▶ Activity:
The records below are to be reproduced exactly, with every picture left out.

(Design files in plain text)
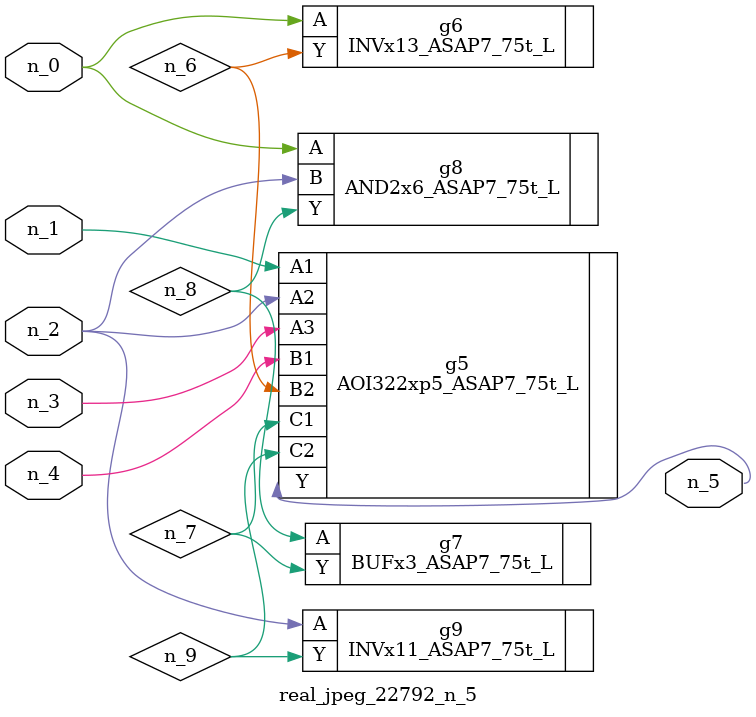
<source format=v>
module real_jpeg_22792_n_5 (n_4, n_0, n_1, n_2, n_3, n_5);

input n_4;
input n_0;
input n_1;
input n_2;
input n_3;

output n_5;

wire n_8;
wire n_6;
wire n_7;
wire n_9;

INVx13_ASAP7_75t_L g6 ( 
.A(n_0),
.Y(n_6)
);

AND2x6_ASAP7_75t_L g8 ( 
.A(n_0),
.B(n_2),
.Y(n_8)
);

AOI322xp5_ASAP7_75t_L g5 ( 
.A1(n_1),
.A2(n_2),
.A3(n_3),
.B1(n_4),
.B2(n_6),
.C1(n_7),
.C2(n_9),
.Y(n_5)
);

INVx11_ASAP7_75t_L g9 ( 
.A(n_2),
.Y(n_9)
);

BUFx3_ASAP7_75t_L g7 ( 
.A(n_8),
.Y(n_7)
);


endmodule
</source>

▶ Result for this exercise:
<source format=v>
module real_jpeg_22792_n_5 (n_4, n_0, n_1, n_2, n_3, n_5);

input n_4;
input n_0;
input n_1;
input n_2;
input n_3;

output n_5;

wire n_8;
wire n_6;
wire n_7;
wire n_9;

INVx13_ASAP7_75t_L g6 ( 
.A(n_0),
.Y(n_6)
);

AND2x6_ASAP7_75t_L g8 ( 
.A(n_0),
.B(n_2),
.Y(n_8)
);

AOI322xp5_ASAP7_75t_L g5 ( 
.A1(n_1),
.A2(n_2),
.A3(n_3),
.B1(n_4),
.B2(n_6),
.C1(n_7),
.C2(n_9),
.Y(n_5)
);

INVx11_ASAP7_75t_L g9 ( 
.A(n_2),
.Y(n_9)
);

BUFx3_ASAP7_75t_L g7 ( 
.A(n_8),
.Y(n_7)
);


endmodule
</source>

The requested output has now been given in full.